Des photos sensibles... et encore plus de vedettes

L'«espion des vedettes» Pascal Desgagnés

Un policier-analyste qui préfère éviter de revoir des images. En une scène, la juge Rachel Gagnon de la Cour du Québec, qui décidera de la culpabilité ou de l’innocence du présumé «espion des vedettes» Pascal Desgagnés, a pu mesurer le côté sensible des photos subtilisées aux victimes.


Le policier-analyste en informatique Antoine Salame de la police de Longueuil en est à sa cinquième journée à la barre des témoins. La fatigue commence à se faire sentir.

À la demande de la Couronne, il dépose, les uns après les autres, des centaines de fichiers informatiques qui auraient été trouvés dans les ordinateurs de Desgagnés en 2018 et qui servent de preuve au procès. L’informaticien de 48 ans, consultant dans plusieurs ministères et organismes, est accusé de s’être introduit dans les comptes personnels de dizaines de personnes, dont plusieurs personnalités publiques.

Au total, le policier a eu entre les mains 5000 vidéos et 80 000 photos. Le service de police de Longueuil a dû utiliser la technique de reconnaissance faciale pour bien identifier les images.

Les 28 personnes qui ont porté plainte à la police ont regardé les photos et les vidéos avec les policiers pour confirmer qu’il s’agissait bien de clichés qu’ils avaient pris eux-mêmes ou qui étaient dans leur téléphone cellulaire.

La juge Gagnon regarde les images qui défilent sur un écran caché au public. Rappelons qu’une ordonnance de non-publication couvre l’identité des plaignants et le contenu des données volées.

Pas une autre fois

Au milieu des images plus anodines, surgissent des photos à caractère sexuel dérobées dans le téléphone d’une vedette. Le policier Antoine Salame prévient qu’il va détourner le regard. «Je ne veux pas les regarder une autre fois», lance-t-il.

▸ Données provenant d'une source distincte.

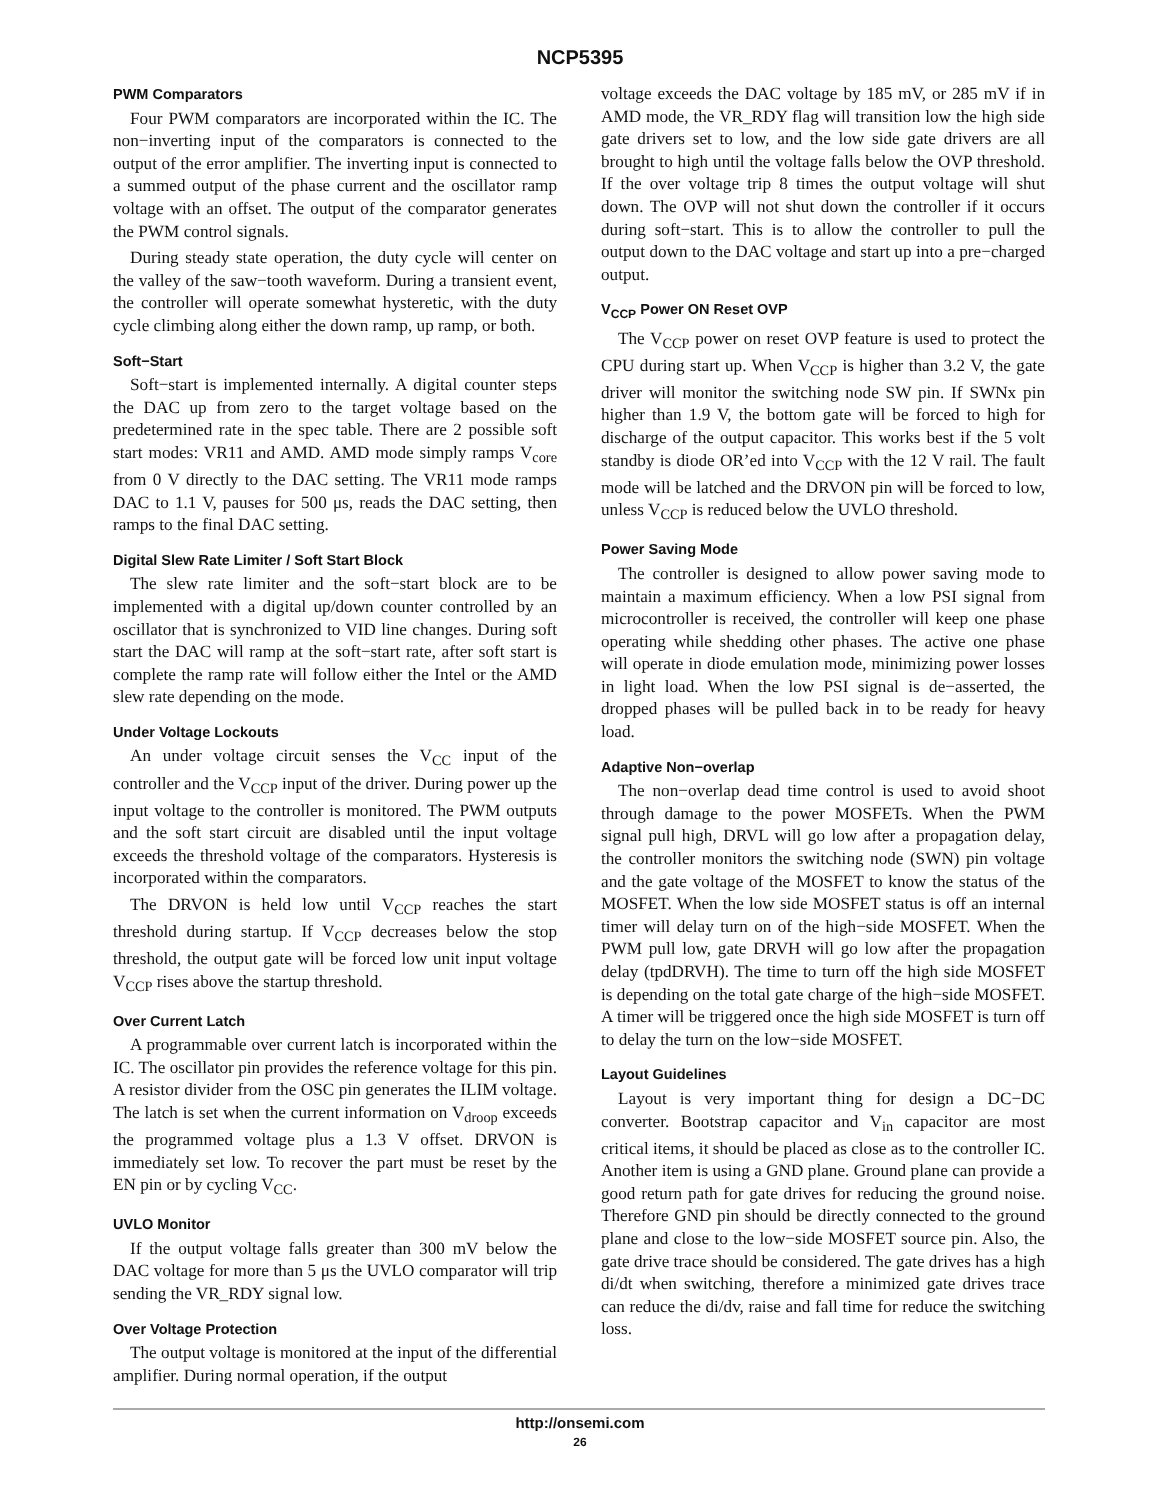NCP5395
PWM Comparators
Four PWM comparators are incorporated within the IC. The non−inverting input of the comparators is connected to the output of the error amplifier. The inverting input is connected to a summed output of the phase current and the oscillator ramp voltage with an offset. The output of the comparator generates the PWM control signals.
During steady state operation, the duty cycle will center on the valley of the saw−tooth waveform. During a transient event, the controller will operate somewhat hysteretic, with the duty cycle climbing along either the down ramp, up ramp, or both.
Soft−Start
Soft−start is implemented internally. A digital counter steps the DAC up from zero to the target voltage based on the predetermined rate in the spec table. There are 2 possible soft start modes: VR11 and AMD. AMD mode simply ramps V<sub>core</sub> from 0 V directly to the DAC setting. The VR11 mode ramps DAC to 1.1 V, pauses for 500 μs, reads the DAC setting, then ramps to the final DAC setting.
Digital Slew Rate Limiter / Soft Start Block
The slew rate limiter and the soft−start block are to be implemented with a digital up/down counter controlled by an oscillator that is synchronized to VID line changes. During soft start the DAC will ramp at the soft−start rate, after soft start is complete the ramp rate will follow either the Intel or the AMD slew rate depending on the mode.
Under Voltage Lockouts
An under voltage circuit senses the V<sub>CC</sub> input of the controller and the V<sub>CCP</sub> input of the driver. During power up the input voltage to the controller is monitored. The PWM outputs and the soft start circuit are disabled until the input voltage exceeds the threshold voltage of the comparators. Hysteresis is incorporated within the comparators.
The DRVON is held low until V<sub>CCP</sub> reaches the start threshold during startup. If V<sub>CCP</sub> decreases below the stop threshold, the output gate will be forced low unit input voltage V<sub>CCP</sub> rises above the startup threshold.
Over Current Latch
A programmable over current latch is incorporated within the IC. The oscillator pin provides the reference voltage for this pin. A resistor divider from the OSC pin generates the ILIM voltage. The latch is set when the current information on V<sub>droop</sub> exceeds the programmed voltage plus a 1.3 V offset. DRVON is immediately set low. To recover the part must be reset by the EN pin or by cycling V<sub>CC</sub>.
UVLO Monitor
If the output voltage falls greater than 300 mV below the DAC voltage for more than 5 μs the UVLO comparator will trip sending the VR_RDY signal low.
Over Voltage Protection
The output voltage is monitored at the input of the differential amplifier. During normal operation, if the output
voltage exceeds the DAC voltage by 185 mV, or 285 mV if in AMD mode, the VR_RDY flag will transition low the high side gate drivers set to low, and the low side gate drivers are all brought to high until the voltage falls below the OVP threshold. If the over voltage trip 8 times the output voltage will shut down. The OVP will not shut down the controller if it occurs during soft−start. This is to allow the controller to pull the output down to the DAC voltage and start up into a pre−charged output.
V<sub>CCP</sub> Power ON Reset OVP
The V<sub>CCP</sub> power on reset OVP feature is used to protect the CPU during start up. When V<sub>CCP</sub> is higher than 3.2 V, the gate driver will monitor the switching node SW pin. If SWNx pin higher than 1.9 V, the bottom gate will be forced to high for discharge of the output capacitor. This works best if the 5 volt standby is diode OR’ed into V<sub>CCP</sub> with the 12 V rail. The fault mode will be latched and the DRVON pin will be forced to low, unless V<sub>CCP</sub> is reduced below the UVLO threshold.
Power Saving Mode
The controller is designed to allow power saving mode to maintain a maximum efficiency. When a low PSI signal from microcontroller is received, the controller will keep one phase operating while shedding other phases. The active one phase will operate in diode emulation mode, minimizing power losses in light load. When the low PSI signal is de−asserted, the dropped phases will be pulled back in to be ready for heavy load.
Adaptive Non−overlap
The non−overlap dead time control is used to avoid shoot through damage to the power MOSFETs. When the PWM signal pull high, DRVL will go low after a propagation delay, the controller monitors the switching node (SWN) pin voltage and the gate voltage of the MOSFET to know the status of the MOSFET. When the low side MOSFET status is off an internal timer will delay turn on of the high−side MOSFET. When the PWM pull low, gate DRVH will go low after the propagation delay (tpdDRVH). The time to turn off the high side MOSFET is depending on the total gate charge of the high−side MOSFET. A timer will be triggered once the high side MOSFET is turn off to delay the turn on the low−side MOSFET.
Layout Guidelines
Layout is very important thing for design a DC−DC converter. Bootstrap capacitor and V<sub>in</sub> capacitor are most critical items, it should be placed as close as to the controller IC. Another item is using a GND plane. Ground plane can provide a good return path for gate drives for reducing the ground noise. Therefore GND pin should be directly connected to the ground plane and close to the low−side MOSFET source pin. Also, the gate drive trace should be considered. The gate drives has a high di/dt when switching, therefore a minimized gate drives trace can reduce the di/dv, raise and fall time for reduce the switching loss.
http://onsemi.com
26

L’analyste explique comment un logiciel lui a permis de remonter l’historique des fureteurs internet de l’accusé. Il a ainsi pu voir les fichiers visionnés, que le contenu soit présent ou même effacé dans certains cas.

En contre-interrogatoire, le policier s’impatiente face aux questions de l’informaticien. «L’accusé me pose des questions comme s’il ne connaît pas les machines virtuelles alors qu’il en avait une vingtaine dans ses ordinateurs!» lance M. Salamé, irrité.

Pascal Desgagnés veut savoir si, au moment de la perquisition, son matériel avait pu être contaminé par un virus de type «cheval de Troie» (logiciel malveillant installé à l’insu de l’utilisateur). Réponse : non.

L’analyste a-t-il la preuve physique que l’accusé était devant l’ordinateur au moment des connexions dans les comptes des victimes? L'analyste, qui a seulement jonglé avec les données informatiques, n’est pas le bon témoin pour répondre à cette question, tranche la juge Gagnon.

Encore plus de vedettes

Radio-Canada a obtenu un document déposé par la poursuite et détaillant encore davantage le fichier d'indexation trouvé dans le contenu effacé de l'ordinateur de Desgagnés. Ce fichier, récupéré par la police, compterait plus de 500 noms, dont plusieurs personnalités comme les membres du Canadien de Montréal Carey Price et Brendan Gallagher et plusieurs artistes connus, tels Louis-José Houde, Marie-Pier Morin, Louis-Jean Cormier et Charlotte Cardin.

Toutes ces personnalités ne sont pas considérées comme des victimes.

Le procès se poursuit pour au moins trois semaines, avec les témoignages d’autres policiers spécialisés en informatique. Les plaignants témoigneront par la suite.